┌──
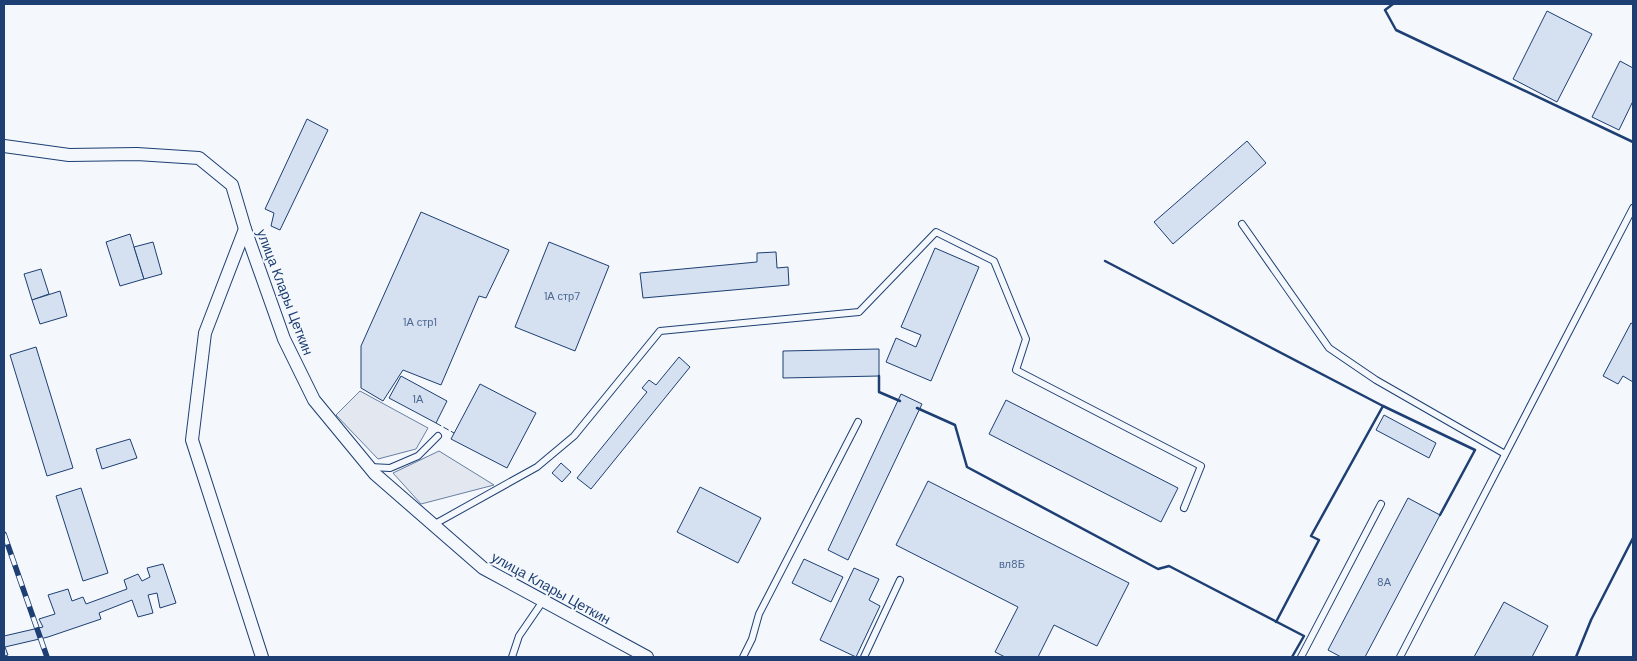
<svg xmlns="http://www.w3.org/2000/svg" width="1637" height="661" font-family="'DM Sans',sans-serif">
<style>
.parking{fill:#e3e8f0;stroke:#687fa3}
.building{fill:#d5e0f0;stroke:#1d3f73}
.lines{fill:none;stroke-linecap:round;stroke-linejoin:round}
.lane-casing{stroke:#1d3f73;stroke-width:8}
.street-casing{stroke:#1d3f73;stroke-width:14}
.lane{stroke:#f4f7fb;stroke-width:6}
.street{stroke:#f4f7fb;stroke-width:12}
.rail-casing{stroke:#1d3f73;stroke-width:5.5}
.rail{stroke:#f4f7fb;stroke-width:4;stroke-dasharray:11;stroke-linecap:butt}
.fence{stroke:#1d3f73;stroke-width:1;stroke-dasharray:6 2.5;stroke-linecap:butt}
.wall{stroke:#1d3f73;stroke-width:2.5}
.labels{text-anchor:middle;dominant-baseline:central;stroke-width:4;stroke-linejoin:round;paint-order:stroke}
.number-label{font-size:11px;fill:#4b6792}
.street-label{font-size:14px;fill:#1d3f73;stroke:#f4f7fb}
</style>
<rect width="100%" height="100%" fill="#f4f7fb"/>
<g class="parking">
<polygon points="360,391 428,428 416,449 378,459 336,415"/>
<polygon points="439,451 494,485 421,504 393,473"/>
</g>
<g class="building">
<polygon points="1547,11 1592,34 1557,102 1513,79"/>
<polygon points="1620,61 1633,68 1633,101 1619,130 1592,117"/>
<polygon points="307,119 328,130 280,230 271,226 274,213 265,209"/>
<polygon points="1247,141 1266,163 1173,244 1154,222"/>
<polygon points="421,212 509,250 486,298 479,296 441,385 403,370 383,401 361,388 361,346"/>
<polygon points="130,234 144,279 120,286 106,242"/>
<polygon points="153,242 162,274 144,279 134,247"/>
<polygon points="549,242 609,266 575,351 515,327"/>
<polygon points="935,248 979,267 931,381 886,362 896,338 916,347 921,335 901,327"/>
<polygon points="776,252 777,268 788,267 789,285 643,298 640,273 757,262 757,253"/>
<polygon points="41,269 49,294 32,300 24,274"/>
<polygon points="60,291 67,316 40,324 32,300"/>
<polygon points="1631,323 1633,324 1633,382 1623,376 1618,384 1603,376"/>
<polygon points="36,347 73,468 47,476 10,355"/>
<polygon points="879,349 879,376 783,378 783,351"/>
<polygon points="679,357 690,367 591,489 577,478 647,392 642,388 649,380 656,385"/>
<polygon points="401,376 447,401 436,423 389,398"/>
<polygon points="480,384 536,413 507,468 451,439"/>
<polygon points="901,394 922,404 848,560 828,550"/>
<polygon points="1006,400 1178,488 1161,522 989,434"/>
<polygon points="1384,415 1436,443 1429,458 1376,430"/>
<polygon points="130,439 137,458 102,469 96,449"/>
<polygon points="561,463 571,472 562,482 552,473"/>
<polygon points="928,481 1129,583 1097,646 1054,625 1038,657 1005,657 995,652 1018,607 896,545"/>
<polygon points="700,487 761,518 738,563 677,532"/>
<polygon points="81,488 108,573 83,581 56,496"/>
<polygon points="1408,498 1440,515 1365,657 1341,657 1328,650"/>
<polygon points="804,559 843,577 831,602 792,583"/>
<polygon points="163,564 176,603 160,608 157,593 148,595 153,613 138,617 132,600 99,613 101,619 48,637 5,647 8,655 4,656 4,636 43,627 39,619 55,614 48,595 68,589 72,601 83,597 86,604 127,589 124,580 138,574 142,581 150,577 147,568"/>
<polygon points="854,568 879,579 869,600 880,606 856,657 820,640"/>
<polygon points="1504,602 1548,626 1532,657 1474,657"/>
</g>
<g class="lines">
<defs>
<g id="lane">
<polyline points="1242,224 1329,348 1376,380 1505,454"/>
<polyline points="370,467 390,468 418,456 438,436"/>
<polyline points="433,525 537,467 574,436 660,331 859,312 936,232 994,261 1026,339 1016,370 1201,466 1184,508"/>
<polyline points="512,657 519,636 543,601"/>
<polyline points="743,657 752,639 759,614 858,422"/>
<polyline points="864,657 900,580"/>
<polyline points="1301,657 1381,504"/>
<polyline points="1400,657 1633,208"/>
</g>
<g id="street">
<polyline points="4,146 69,155 137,154 199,158 232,185 245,229 284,339 314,400 375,474 483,568 647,657"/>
<polyline points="245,229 205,333 192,440 262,657"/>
</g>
</defs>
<use href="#lane" class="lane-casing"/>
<use href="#street" class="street-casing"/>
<use href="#lane" class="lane"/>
<use href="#street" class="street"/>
<defs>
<polyline id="rail" points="4,534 47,657"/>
</defs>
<use href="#rail" class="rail-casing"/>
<use href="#rail" class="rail"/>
<polyline class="fence" points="436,423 454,433"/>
<g class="wall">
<polyline points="1393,4 1385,10 1396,30 1633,142"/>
<polyline points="1105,261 1383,406"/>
<polyline points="879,376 879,392 900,401"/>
<polyline points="917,408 955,425 967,467 1158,569 1169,566 1304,636 1292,657"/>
<polyline points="1276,622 1319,540 1311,536 1383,406 1475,450 1440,515"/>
<polyline points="1576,657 1591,620 1633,538"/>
</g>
</g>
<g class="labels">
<g class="number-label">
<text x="562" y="296">1А стр7</text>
<text x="420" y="322">1А стр1</text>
<text x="418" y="399">1А</text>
<text x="1012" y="564">вл8Б</text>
<text x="1384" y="582">8А</text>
</g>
<g class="street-label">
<text transform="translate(285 292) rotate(69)">улица Клары Цеткин</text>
<text transform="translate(551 588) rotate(29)">улица Клары Цеткин</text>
</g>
</g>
<rect width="1637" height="661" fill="none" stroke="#1d3f73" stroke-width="10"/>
</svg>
└──
About this task
Print the records verbatim, without pictures.

Output for this task
<svg xmlns="http://www.w3.org/2000/svg" width="1637" height="661" font-family="'DM Sans',sans-serif">
<style>
.parking{fill:#e3e8f0;stroke:#687fa3}
.building{fill:#d5e0f0;stroke:#1d3f73}
.lines{fill:none;stroke-linecap:round;stroke-linejoin:round}
.lane-casing{stroke:#1d3f73;stroke-width:8}
.street-casing{stroke:#1d3f73;stroke-width:14}
.lane{stroke:#f4f7fb;stroke-width:6}
.street{stroke:#f4f7fb;stroke-width:12}
.rail-casing{stroke:#1d3f73;stroke-width:5.5}
.rail{stroke:#f4f7fb;stroke-width:4;stroke-dasharray:11;stroke-linecap:butt}
.fence{stroke:#1d3f73;stroke-width:1;stroke-dasharray:6 2.5;stroke-linecap:butt}
.wall{stroke:#1d3f73;stroke-width:2.5}
.labels{text-anchor:middle;dominant-baseline:central;stroke-width:4;stroke-linejoin:round;paint-order:stroke}
.number-label{font-size:11px;fill:#4b6792}
.street-label{font-size:14px;fill:#1d3f73;stroke:#f4f7fb}
</style>
<rect width="100%" height="100%" fill="#f4f7fb"/>
<g class="parking">
<polygon points="360,391 428,428 416,449 378,459 336,415"/>
<polygon points="439,451 494,485 421,504 393,473"/>
</g>
<g class="building">
<polygon points="1547,11 1592,34 1557,102 1513,79"/>
<polygon points="1620,61 1633,68 1633,101 1619,130 1592,117"/>
<polygon points="307,119 328,130 280,230 271,226 274,213 265,209"/>
<polygon points="1247,141 1266,163 1173,244 1154,222"/>
<polygon points="421,212 509,250 486,298 479,296 441,385 403,370 383,401 361,388 361,346"/>
<polygon points="130,234 144,279 120,286 106,242"/>
<polygon points="153,242 162,274 144,279 134,247"/>
<polygon points="549,242 609,266 575,351 515,327"/>
<polygon points="935,248 979,267 931,381 886,362 896,338 916,347 921,335 901,327"/>
<polygon points="776,252 777,268 788,267 789,285 643,298 640,273 757,262 757,253"/>
<polygon points="41,269 49,294 32,300 24,274"/>
<polygon points="60,291 67,316 40,324 32,300"/>
<polygon points="1631,323 1633,324 1633,382 1623,376 1618,384 1603,376"/>
<polygon points="36,347 73,468 47,476 10,355"/>
<polygon points="879,349 879,376 783,378 783,351"/>
<polygon points="679,357 690,367 591,489 577,478 647,392 642,388 649,380 656,385"/>
<polygon points="401,376 447,401 436,423 389,398"/>
<polygon points="480,384 536,413 507,468 451,439"/>
<polygon points="901,394 922,404 848,560 828,550"/>
<polygon points="1006,400 1178,488 1161,522 989,434"/>
<polygon points="1384,415 1436,443 1429,458 1376,430"/>
<polygon points="130,439 137,458 102,469 96,449"/>
<polygon points="561,463 571,472 562,482 552,473"/>
<polygon points="928,481 1129,583 1097,646 1054,625 1038,657 1005,657 995,652 1018,607 896,545"/>
<polygon points="700,487 761,518 738,563 677,532"/>
<polygon points="81,488 108,573 83,581 56,496"/>
<polygon points="1408,498 1440,515 1365,657 1341,657 1328,650"/>
<polygon points="804,559 843,577 831,602 792,583"/>
<polygon points="163,564 176,603 160,608 157,593 148,595 153,613 138,617 132,600 99,613 101,619 48,637 5,647 8,655 4,656 4,636 43,627 39,619 55,614 48,595 68,589 72,601 83,597 86,604 127,589 124,580 138,574 142,581 150,577 147,568"/>
<polygon points="854,568 879,579 869,600 880,606 856,657 820,640"/>
<polygon points="1504,602 1548,626 1532,657 1474,657"/>
</g>
<g class="lines">
<defs>
<g id="lane">
<polyline points="1242,224 1329,348 1376,380 1505,454"/>
<polyline points="370,467 390,468 418,456 438,436"/>
<polyline points="433,525 537,467 574,436 660,331 859,312 936,232 994,261 1026,339 1016,370 1201,466 1184,508"/>
<polyline points="512,657 519,636 543,601"/>
<polyline points="743,657 752,639 759,614 858,422"/>
<polyline points="864,657 900,580"/>
<polyline points="1301,657 1381,504"/>
<polyline points="1400,657 1633,208"/>
</g>
<g id="street">
<polyline points="4,146 69,155 137,154 199,158 232,185 245,229 284,339 314,400 375,474 483,568 647,657"/>
<polyline points="245,229 205,333 192,440 262,657"/>
</g>
</defs>
<use href="#lane" class="lane-casing"/>
<use href="#street" class="street-casing"/>
<use href="#lane" class="lane"/>
<use href="#street" class="street"/>
<defs>
<polyline id="rail" points="4,534 47,657"/>
</defs>
<use href="#rail" class="rail-casing"/>
<use href="#rail" class="rail"/>
<polyline class="fence" points="436,423 454,433"/>
<g class="wall">
<polyline points="1393,4 1385,10 1396,30 1633,142"/>
<polyline points="1105,261 1383,406"/>
<polyline points="879,376 879,392 900,401"/>
<polyline points="917,408 955,425 967,467 1158,569 1169,566 1304,636 1292,657"/>
<polyline points="1276,622 1319,540 1311,536 1383,406 1475,450 1440,515"/>
<polyline points="1576,657 1591,620 1633,538"/>
</g>
</g>
<g class="labels">
<g class="number-label">
<text x="562" y="296">1А стр7</text>
<text x="420" y="322">1А стр1</text>
<text x="418" y="399">1А</text>
<text x="1012" y="564">вл8Б</text>
<text x="1384" y="582">8А</text>
</g>
<g class="street-label">
<text transform="translate(285 292) rotate(69)">улица Клары Цеткин</text>
<text transform="translate(551 588) rotate(29)">улица Клары Цеткин</text>
</g>
</g>
<rect width="1637" height="661" fill="none" stroke="#1d3f73" stroke-width="10"/>
</svg>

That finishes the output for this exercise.